The problem boiled down to an issue with how we were handling document prefetching. Before I get down into the details of that, let me explain what prefetching is.
Quite a lot of RavenDB code is concerned with reducing the time a request has to spend waiting for I/O. In particular, creation of a new index requires us to read all the documents in the database so we can index them. On large databases, that can mean that we need to read tens of GBs (and on very large databases, running an index that cover half a TB is very likely) from disk, index them, then write the index results to disk again.
Initially (as in, five or six years ago), we wrote the indexing code like so:
- Load a batch of documents
- Index those documents
- Write them to disk
The problem is that this kind of code is very simple an easy to understand, but it also results in spending a lot of time:
- Waiting for load documents (no CPU usage)
- Indexing documents (CPU usage)
- Waiting to write to disk (no CPU usage)
So a lot of the time was spent just waiting for I/O. Time that could have been much better spent doing something useful.
Because of that, we introduced the idea of prefetching. Basically, whenever we finish loading stuff from disk, we also immediately start a background task that will read the next batch of documents. The idea is that while we are indexing / writing the index results to disk, we’ll load the next batch of documents to memory, and we’ll have them immediately available to the indexing code, so we’ll have to do less waiting and we get the benefit of parallel I/O and execution.
This is a really high level overview of what is going on there, of course, and we need to balance quite a few competing concerns (memory, I/O pipeline size, I/O speed, other work being done, CPU utilization, etc, etc).
The problem in this case was that the customer in question had the following pattern of documents:
Our code mostly assumes that you have a roughly uniform distribution of document sizes. Given the distribution above, assume we have a batch size of 2.
We’ll read the first two documents (taking 25Kb), and then start indexing them. At this time we start loading the next 2 documents. But the msgs/4 document is large, so it takes time to load which means that indexing is now stalled on I/O.
Since the bigger documents tended to be toward the end (later documents tend to be bigger), it means that our heuristics about the data kept misleading us. To make things worse, we actually do care about the size of the documents that we load, so instead of indexing the documents in big batches, those big documents would cause I/O stalls, and then cause us to send much smaller batches to the indexes. That means that we have a lot more indexing batches and a lot more I/O stalls.
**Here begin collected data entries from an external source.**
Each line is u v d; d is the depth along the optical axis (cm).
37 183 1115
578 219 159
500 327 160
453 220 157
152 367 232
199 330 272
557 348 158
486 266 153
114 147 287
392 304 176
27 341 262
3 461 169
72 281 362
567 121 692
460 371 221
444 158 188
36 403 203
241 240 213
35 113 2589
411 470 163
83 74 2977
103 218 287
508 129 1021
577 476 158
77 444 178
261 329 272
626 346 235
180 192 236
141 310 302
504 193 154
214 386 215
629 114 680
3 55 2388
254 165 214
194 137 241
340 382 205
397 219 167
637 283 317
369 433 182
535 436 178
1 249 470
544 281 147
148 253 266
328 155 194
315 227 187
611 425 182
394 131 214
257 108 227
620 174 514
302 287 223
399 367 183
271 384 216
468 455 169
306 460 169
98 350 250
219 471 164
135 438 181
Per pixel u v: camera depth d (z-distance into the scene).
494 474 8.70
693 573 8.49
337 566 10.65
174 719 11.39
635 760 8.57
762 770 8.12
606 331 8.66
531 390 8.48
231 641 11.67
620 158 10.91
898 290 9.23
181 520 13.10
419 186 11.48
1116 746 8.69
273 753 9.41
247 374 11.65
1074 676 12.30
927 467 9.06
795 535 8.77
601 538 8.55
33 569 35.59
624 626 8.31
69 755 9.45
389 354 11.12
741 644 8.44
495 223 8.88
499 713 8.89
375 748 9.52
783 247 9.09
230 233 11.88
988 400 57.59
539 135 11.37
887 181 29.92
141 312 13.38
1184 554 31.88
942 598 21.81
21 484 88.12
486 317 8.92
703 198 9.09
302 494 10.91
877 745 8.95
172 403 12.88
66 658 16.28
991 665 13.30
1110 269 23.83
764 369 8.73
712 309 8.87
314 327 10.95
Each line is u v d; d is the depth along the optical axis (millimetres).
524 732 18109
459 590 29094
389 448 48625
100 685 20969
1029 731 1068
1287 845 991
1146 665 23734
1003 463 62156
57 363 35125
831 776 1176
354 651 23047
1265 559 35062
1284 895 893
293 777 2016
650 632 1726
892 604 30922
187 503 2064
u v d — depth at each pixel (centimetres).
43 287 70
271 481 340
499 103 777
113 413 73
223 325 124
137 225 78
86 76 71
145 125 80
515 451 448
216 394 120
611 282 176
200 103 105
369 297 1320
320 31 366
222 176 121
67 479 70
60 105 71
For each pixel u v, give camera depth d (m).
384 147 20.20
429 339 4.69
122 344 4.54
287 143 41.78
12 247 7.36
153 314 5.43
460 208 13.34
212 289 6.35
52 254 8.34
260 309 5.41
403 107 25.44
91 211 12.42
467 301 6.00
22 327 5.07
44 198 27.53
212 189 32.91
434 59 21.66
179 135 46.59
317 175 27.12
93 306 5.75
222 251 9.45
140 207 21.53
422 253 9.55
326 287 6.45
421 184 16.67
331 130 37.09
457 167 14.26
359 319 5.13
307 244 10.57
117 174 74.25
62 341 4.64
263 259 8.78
The solution was to allow the prefetching code to give the indexes “whatever I have on hand,” and then continue with prefetching the additional documents while the indexes are working. It means more batches, but far less time waiting for the documents to be loaded from disk.
Another change we did was to parallelize the I/O further. When we notice that we get into this kind of situation, instead of firing off a single background task to load the next document batch we are actually going to spin off multiple prefetching tasks to load the next few batches in parallel. That means that we put more load on the I/O system, which on cloud machines is actually a good thing (shallow but wide I/O behavior).
Here the ability to actually test those changes on a real system was invaluable. Our initial attempt was a bit too active and actually placed serious I/O strain on the system because we would try to make a lot of parallel reads for a lot of data at the same time. The implementation that we ended up with knows to scale the amount of pressure we put on the I/O system based on the actual system we use, the (current) I/O throughput we see, the document sizes in recent history, etc.
The end result is that we were able to shave about 20% – 25% of the indexing time under those conditions, and keep the system alive and functioning while we are doing so.
We also introduced the customer to the side by side, which allows them to deploy indexes in production without any interruption in service while the indexing is rebuilding.